Over 2,000 women currently sit on the boards of companies listed on the National Stock Exchange but Vibha Padalkar alone figures as a top female boss of a Nifty 50 company currently. Padalkar is the managing director (MD) and the chief executive officer (CEO) of HDFC Life Insurance. At its promoter company, HDFC Ltd, Renu Sud Karnad is the MD, a post she has held for over 10 years, but the chair of the CEO is occupied by Keki Mistry. HDFC Ltd is also an important constituent of the benchmark Nifty 50 index.
Padalkar was not the first to be named to the top position of a Nifty 50 company. Arundhati Bhattacharya, Shikha Sharma and Chanda Kochhar have helmed the State Bank of India, Axis Bank and ICICI Bank, respectively, in the last decade. Professional women executives have helmed several other top companies since the turn of the century. For instance, Vinita Bali, the former MD and CEO of Britannia. She was the first female professional to be appointed to the top post of an FMCG company in India in 2005-06.

# DATA FOR ANALYSIS:
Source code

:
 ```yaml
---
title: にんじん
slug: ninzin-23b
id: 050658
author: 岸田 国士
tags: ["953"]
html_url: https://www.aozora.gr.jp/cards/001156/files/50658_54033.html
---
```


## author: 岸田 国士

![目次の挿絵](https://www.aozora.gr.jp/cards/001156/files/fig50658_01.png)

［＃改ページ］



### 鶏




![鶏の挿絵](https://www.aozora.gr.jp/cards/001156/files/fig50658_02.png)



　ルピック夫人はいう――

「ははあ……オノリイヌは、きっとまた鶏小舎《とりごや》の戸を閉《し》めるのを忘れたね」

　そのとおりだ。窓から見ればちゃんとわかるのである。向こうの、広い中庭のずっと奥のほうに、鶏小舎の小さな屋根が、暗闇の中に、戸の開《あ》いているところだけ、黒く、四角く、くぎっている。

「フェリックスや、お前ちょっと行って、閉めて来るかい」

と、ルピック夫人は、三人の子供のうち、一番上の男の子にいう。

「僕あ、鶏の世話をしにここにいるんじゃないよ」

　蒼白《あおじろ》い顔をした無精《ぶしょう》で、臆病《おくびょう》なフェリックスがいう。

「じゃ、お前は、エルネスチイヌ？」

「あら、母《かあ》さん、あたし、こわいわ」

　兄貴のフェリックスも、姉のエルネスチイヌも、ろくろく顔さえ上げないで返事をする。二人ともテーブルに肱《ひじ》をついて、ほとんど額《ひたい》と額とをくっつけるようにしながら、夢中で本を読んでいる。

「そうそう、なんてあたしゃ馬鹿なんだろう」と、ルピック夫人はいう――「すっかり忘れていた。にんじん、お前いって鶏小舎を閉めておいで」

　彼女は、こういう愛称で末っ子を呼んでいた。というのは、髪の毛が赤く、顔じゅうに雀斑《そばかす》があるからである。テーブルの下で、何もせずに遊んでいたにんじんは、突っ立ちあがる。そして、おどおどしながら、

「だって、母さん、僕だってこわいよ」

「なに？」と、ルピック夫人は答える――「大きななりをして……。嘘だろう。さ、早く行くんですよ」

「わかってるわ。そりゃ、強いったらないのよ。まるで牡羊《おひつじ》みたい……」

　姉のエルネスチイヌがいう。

# APPLY WHAT YOU READ:
1. In the passage about women heading Nifty 50 companies, who was the first female professional appointed to the top post of an FMCG company in India?
2. Carry on the passage about women heading Nifty 50 companies from the point where it stops.
The entries have no connection to the passage about women heading Nifty 50 companies.

# PER-TASK OUTPUTS:
1. Vinita Bali, the former MD and CEO of Britannia, appointed in 2005-06.

2.
Grit and hard work
Most of these women began their careers in the 1970s and early 1980s and rose through the ranks to top positions through their grit and hard work. They have gone on to prove that women are as competent as their male counterparts, particularly in the complex area of banking and finance. Women have done well in many other industries too.
For them and thousands of well-educated women who were building a career in the 1980s, economic liberalisation started at an opportune time. As multinational companies started investing in India and Indian companies started to expand, demand for good talent soared. Needless to say, it opened up many more opportunities for women to climb up the corporate ladder. And, they did shatter many glass ceilings. Naina Lal Kidwai was one of the most sought professionals in the financial services sector in the 1990s and one of the highest-paid executives in the country by the turn of the century.
The past two decades have seen many women rise to coveted positions in the corporate world. Women have done well in the public sector also, as many were appointed as CMDs of public sector enterprises and public sector banks.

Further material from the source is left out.